Former Prime Minister David Cameron is standing down as an MP, triggering a by-election in his Witney seat.
Mr Cameron, who quit as Prime Minister shortly after the EU referendum, said he had "thought about (his future as an MP) long and hard over the summer", deciding it was now "the right thing to do to stand down" from his constituency in Oxfordshire.
He added: "In my view, in modern politics, with the circumstances of my resignation, it isn't really possible to be a proper backbench MP as a former Prime Minister.
"I think everything you do will become a big distraction and a big diversion from what the Government needs to do for our country."
Mr Cameron did not give any indication as to what he might do with his life after politics, saying he has yet to make any "firm decisions".
However, he said he would continue to live in the constituency and support local causes "but obviously I'm going to have to start to build a life outside Westminster".
"I hope I'll continue to contribute in terms of public service and of course contribute to this country I love so much," he added.
He said he had spoken to current Prime Minister Theresa May about his decision and she had been "very understanding".

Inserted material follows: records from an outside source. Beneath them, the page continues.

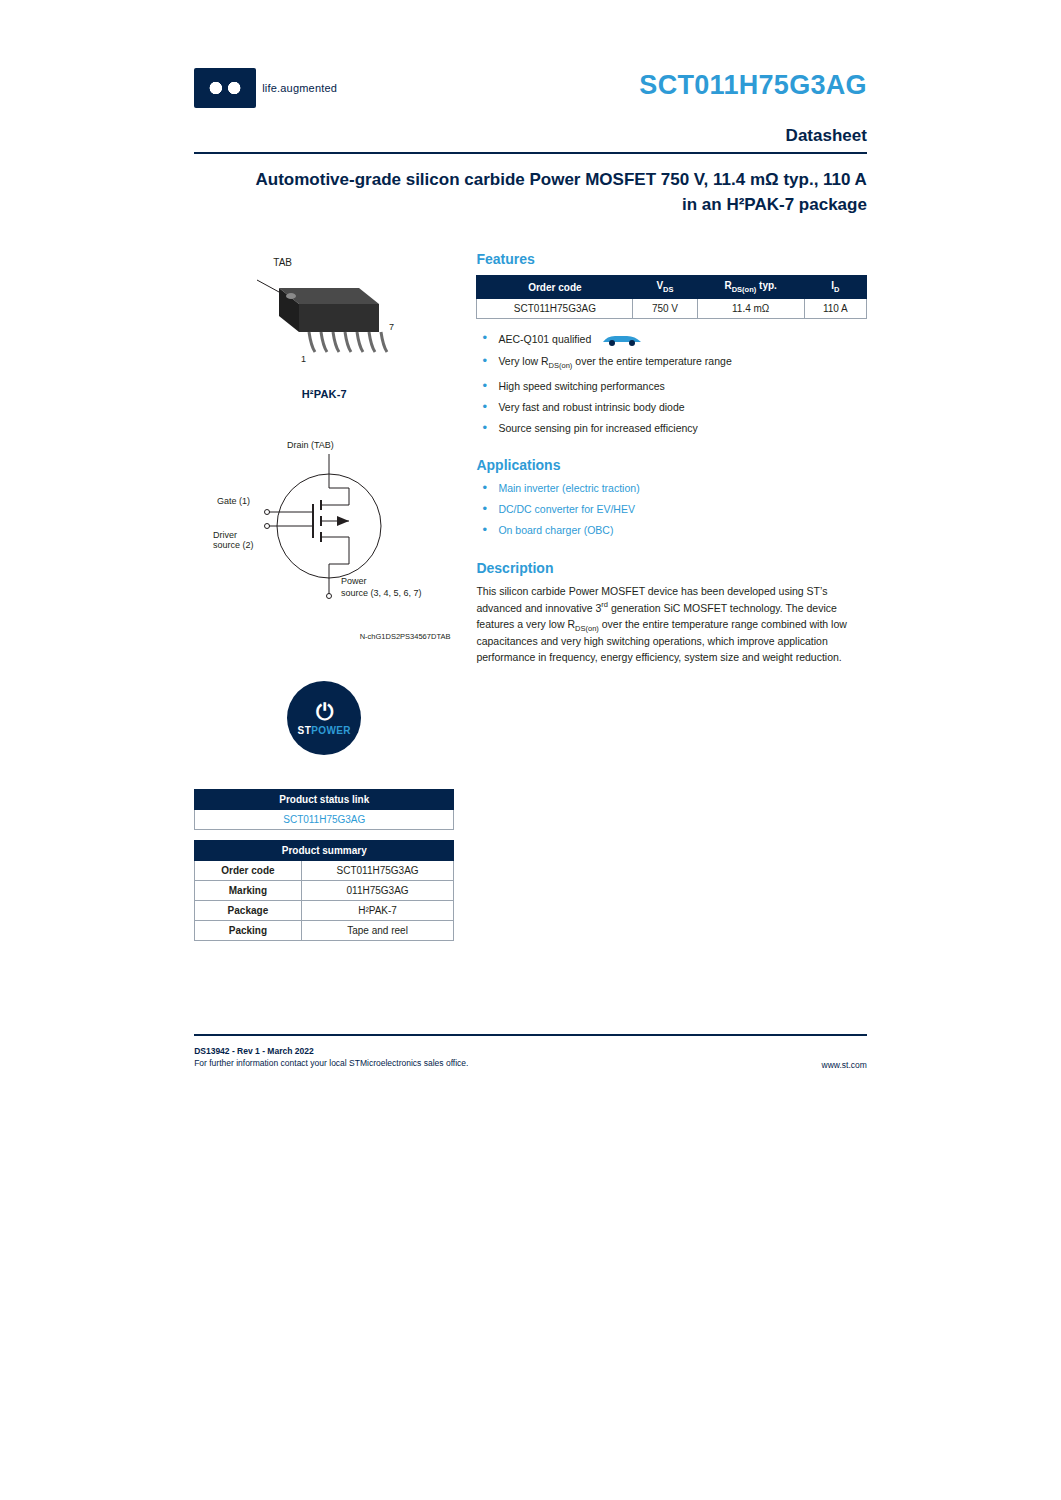life.augmented
SCT011H75G3AG
Datasheet
Automotive-grade silicon carbide Power MOSFET 750 V, 11.4 mΩ typ., 110 A
in an H²PAK-7 package
TAB
7 1
H²PAK-7
Drain (TAB) Gate (1) Driver source (2) Power source (3, 4, 5, 6, 7)
N-chG1DS2PS34567DTAB
⏻
STPOWER
| Product status link |
| --- |
| SCT011H75G3AG |
| Product summary |
| --- |
| Order code | SCT011H75G3AG |
| Marking | 011H75G3AG |
| Package | H²PAK-7 |
| Packing | Tape and reel |
Features
| Order code | V DS | R DS(on) typ. | I D |
| --- | --- | --- | --- |
| SCT011H75G3AG | 750 V | 11.4 mΩ | 110 A |
AEC-Q101 qualified
Very low RDS(on) over the entire temperature range
High speed switching performances
Very fast and robust intrinsic body diode
Source sensing pin for increased efficiency
Applications
Main inverter (electric traction)
DC/DC converter for EV/HEV
On board charger (OBC)
Description
This silicon carbide Power MOSFET device has been developed using ST’s advanced and innovative 3rd generation SiC MOSFET technology. The device features a very low RDS(on) over the entire temperature range combined with low capacitances and very high switching operations, which improve application performance in frequency, energy efficiency, system size and weight reduction.
DS13942 - Rev 1 - March 2022
For further information contact your local STMicroelectronics sales office.
www.st.com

When asked if Mrs May's plan to introduce a new series of grammar schools was a factor in his decision, he replied: "This decision has got nothing to do with any one individual issue.
"The timing in that way, I promise, is coincidental."
Mrs May said in a statement: "I was proud to serve in David Cameron's Government and under his leadership we achieved great things - not just stabilising the economy but also making great strides in delivering serious social reform.
"His commitment to lead a one nation Government is one that I will continue.
"I thank him for everything he has done for the Conservative Party and the country and I wish him and his family well for the future."
Mr Cameron, 49, was first elected as Witney's MP in 2001, becoming Conservative leader after the 2005 General Election and entering No 10 as coalition Prime Minister in 2010.
In March, he had said he intended to stand again for Witney, telling the BBC: "I love being MP for Witney and am very keen to continue".
He resigned as Prime Minister on 24 June, just hours after Britain voted to leave the European Union.
Unison general secretary Dave Prentis said: "David Cameron led us into a referendum he didn't want and then lost.
"He walked away from the country in June and now he's done the same to his constituents."
Labour Party leader Jeremy Corbyn said he wished David Cameron "all the best for the future", adding that he got on well with him on a "human level".
Liberal Democrats leader Tim Farron said Mr Cameron "deserves credit" for forming a coalition government with his party between 2010 and 2015.
But, regarding the EU referendum, Mr Farron said: "He took a politically motivated and short-termist gamble with our country's future and lost, to the huge detriment of future generations.
"He now leaves the rest of us to pick up the pieces."